Le test plasma
Quand on s’arrête neuf jours, ce n’est pas le moteur qui rouille en premier, c’est le sang. Le volume de plasma, la partie liquide, baisse en quelques jours ; le cœur doit alors battre plus vite pour pousser la même quantité d’oxygène. À l’arrivée, c’est le signal que j’avais vu sur les trois premières sorties de reprise : la même allure coûtait plus de pulsations qu’avant, et surtout la FC continuait de grimper alors que l’allure ne bougeait pas. Ce découplage était descendu de sortie en sortie, sans revenir tout à fait à la normale dimanche.
D’où la séance de ce matin, volontairement banale : cinq minutes d’échauffement, six kilomètres à mon allure de croisière naturelle avec interdiction de dépasser 140 battements, cinq minutes de retour au calme. Pas de côte, pas de kilomètre plaisir, pas d’objectif d’allure. Une seule consigne : poser l’allure au premier kilomètre et ne plus y toucher. Si le cœur reste bas et stable, le plasma est revenu.
Dans le noir
Départ à 5 h 58, il fait 16 degrés et nuit noire. Six kilomètres de chemin plat à la frontale, avec le jour qui se lève sur la fin, juste à temps pour la photo.

6 h 33, l’horizon s’allume. Photo floue, coureur qui ne s’arrête pas.
| Prévu | Réalisé | |
|---|---|---|
| Distance | 7 km | 7,46 km |
| Durée | ~1 h | 48 min 52 |
| Allure du bloc | libre, ~6'30-6'45 | 6'28/km (GAP) |
| FC moyenne / max du bloc | plafond 140 | 130 / 139 |
| Critère feu vert | ≤ 138 à 6'30-6'45 | tenu |
Le plafond de 140 n’a été frôlé qu’une fois, une seconde, au milieu de la séance. Le reste du temps le cœur s’est installé autour de 130 et n’en a plus bougé.

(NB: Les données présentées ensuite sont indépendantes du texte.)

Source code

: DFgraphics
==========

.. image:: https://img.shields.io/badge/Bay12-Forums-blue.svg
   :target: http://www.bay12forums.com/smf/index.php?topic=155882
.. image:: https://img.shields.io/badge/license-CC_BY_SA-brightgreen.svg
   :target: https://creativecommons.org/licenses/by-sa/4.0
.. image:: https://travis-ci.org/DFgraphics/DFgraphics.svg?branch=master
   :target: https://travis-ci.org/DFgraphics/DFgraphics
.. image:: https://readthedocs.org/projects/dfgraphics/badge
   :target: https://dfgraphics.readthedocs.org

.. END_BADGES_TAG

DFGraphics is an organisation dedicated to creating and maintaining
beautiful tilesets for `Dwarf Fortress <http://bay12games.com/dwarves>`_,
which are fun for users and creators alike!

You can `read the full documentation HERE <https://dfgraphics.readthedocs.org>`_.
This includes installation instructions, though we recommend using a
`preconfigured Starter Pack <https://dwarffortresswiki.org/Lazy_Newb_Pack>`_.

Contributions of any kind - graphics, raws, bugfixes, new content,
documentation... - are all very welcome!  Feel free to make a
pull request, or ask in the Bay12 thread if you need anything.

Six kilomètres à plat, un cœur qui ne dérive plus : +0,15 battement par minute sur la fin de bloc, là où je m’étais fixé 0,4 comme limite.
Ce que dit la courbe
Dimanche, sur les kilomètres 8 et 9 de la sortie longue, j’étais à 136-140 pulsations pour environ 6'55/km. Ce matin, même cœur, 25 secondes au kilomètre plus vite. Et sur les trois derniers kilomètres du bloc, la dérive est quasi nulle : le découplage tombe à 2 %, et encore, une bonne partie vient du premier kilomètre couru avant que le cœur ait fini de monter. En clair : le plasma est revenu, l’infection n’a rien laissé derrière elle.
Je me garde de sur-lire. Les conditions étaient faciles, frais, plat, tôt, et la charge des dernières semaines est basse, ce qui donne des jambes fraîches un peu artificiellement. Mais la question posée était simple et la réponse est nette. Feu vert.
La suite
Demain mercredi, première vraie séance de qualité depuis l’arrêt : quatre fois trois minutes autour de l’allure marathon, avec de la récupération entre. Jeudi repos. Et vendredi les douze kilomètres dont sept à allure marathon, le vrai juge de paix pour savoir quelle allure viser le 27.